Former justice secretary Robert Buckland defended the jury system, despite describing the verdict in the Colston case as “perverse”.

The Tory MP told BBC Radio 4’s World At One programme: “Sometimes we will get jury verdicts that perhaps fly in the face of the law and sometimes the evidence, that is the price we pay for the admirable system, the system of jury trials that I and many others strongly believe in.”

During the trial, Judge Peter Blair QC told jurors they must decide the case on the basis of the evidence they have heard, after raising concerns in their absence that undue pressure was being placed on them by excessive rhetoric from defence barristers. He also warned members of the defendants’ many supporters about their behaviour in court.

A petition calling for a retrial, claiming the acquittal set a “dangerous precedent that endangers all of our national heritage”, has so far attracted more than 5,000 signatures.

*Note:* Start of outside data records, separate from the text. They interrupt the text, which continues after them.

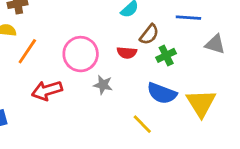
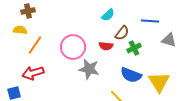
gray star: (103, 85) -> (89, 69), size x1.5
red arrow: (47, 90) -> (33, 73), moved

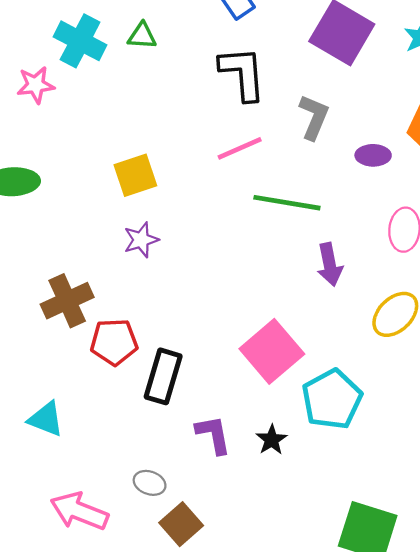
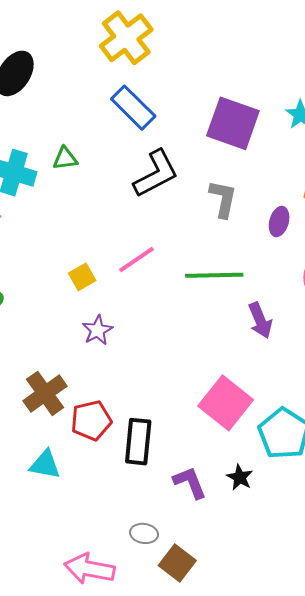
black L-shape: (243, 73) -> (156, 174), turned 78
pink line: (240, 148) -> (137, 260), moved
purple ellipse: (373, 155) -> (279, 222), turned -64
yellow square: (135, 175) -> (82, 277), size x0.7
cyan triangle: (46, 419) -> (45, 465), moved

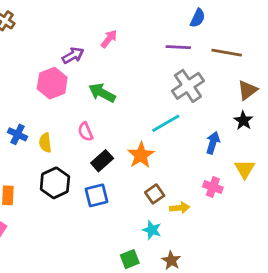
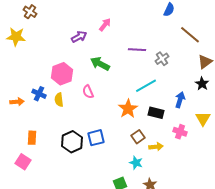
purple line: (178, 47) -> (137, 50), moved
brown line: (227, 53) -> (190, 35), turned 30
pink hexagon: (52, 83) -> (62, 74), moved
gray cross: (188, 86) -> (162, 59), size x0.6
black rectangle: (102, 161) -> (156, 113), moved, turned 56
black hexagon: (55, 183) -> (72, 142), moved

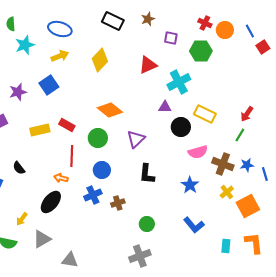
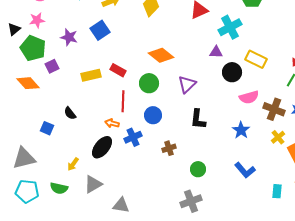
purple star: (18, 92) -> (69, 37), turned 30
blue cross: (93, 195) -> (133, 137), moved

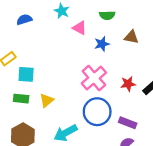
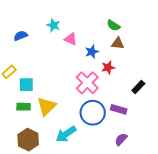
green semicircle: (107, 15) -> (113, 25), moved, turned 40
red star: (128, 84) -> (108, 67), moved
yellow triangle: (47, 100) -> (47, 106), size x1.5
purple rectangle: (128, 123) -> (119, 109), moved

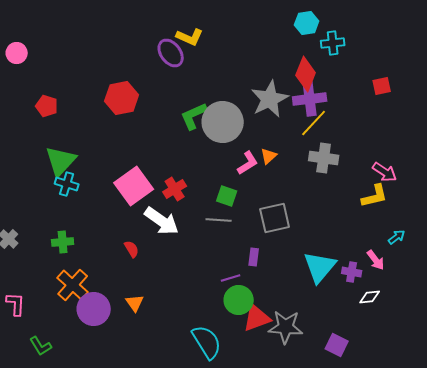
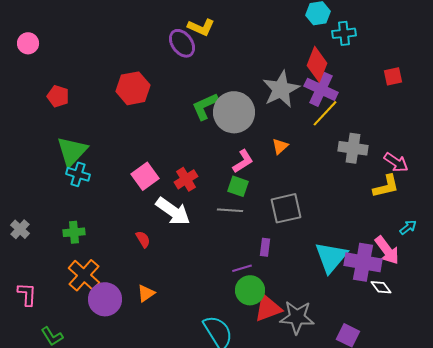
purple cross: (310, 99) -> (321, 89), turned 32
gray cross: (324, 158) -> (353, 148), moved
pink L-shape: (248, 163) -> (243, 161), moved
pink square: (134, 186) -> (145, 176), size x0.7
pink arrow: (376, 260) -> (387, 250), size x1.4
purple cross: (352, 272) -> (363, 262), size x1.8
white diamond: (370, 297) -> (381, 287), turned 60
orange triangle: (135, 303) -> (146, 293), turned 30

But others dismissed claims the verdict sets a legal precedent which could give rise to other public monuments being defaced.

Describing the jury system as one of the UK’s “greatest monuments”, Commons leader Jacob Rees-Mogg said: “The decision does not set a precedent. It was a case decided by a jury on the facts before them.”

Human rights barrister Adam Wagner said on Twitter: “Anyone damaging property in future would have no way of knowing if a jury would convict or acquit them. The law is as it was.”

Earlier, Downing Street said while it respects individual jury decisions, vandalism “remains a crime” and “we expect the police to take all crimes seriously”.

It comes amid Government plans to change the law to “ensure those found guilty of desecrating or damaging a memorial face a punishment that better reflects the high sentimental and emotional impact these actions can have”.

Sage Willoughby, Jake Skuse, Milo Ponsford and Rhian Graham outside Bristol Crown Court
Sage Willoughby, Jake Skuse, Milo Ponsford and Rhian Graham outside Bristol Crown Court (Ben Birchall/PA)

Criminal damage can attract a sentence of up to 10 years’ imprisonment, but the term is limited by the value of the damage caused.

Where the damage is less than £5,000, the maximum sentence is three months in jail and a fine of up to £2,500.

But the Police, Crime, Sentencing and Courts Bill – which is being scrutinised by Parliament at present – would allow the courts to consider the “emotional or wider distress” caused by damage to public property, and raise the maximum sentence to 10 years regardless of the costs incurred.

This would extend to flowers or wreaths placed at memorials, such as on a gravestone or at the Cenotaph.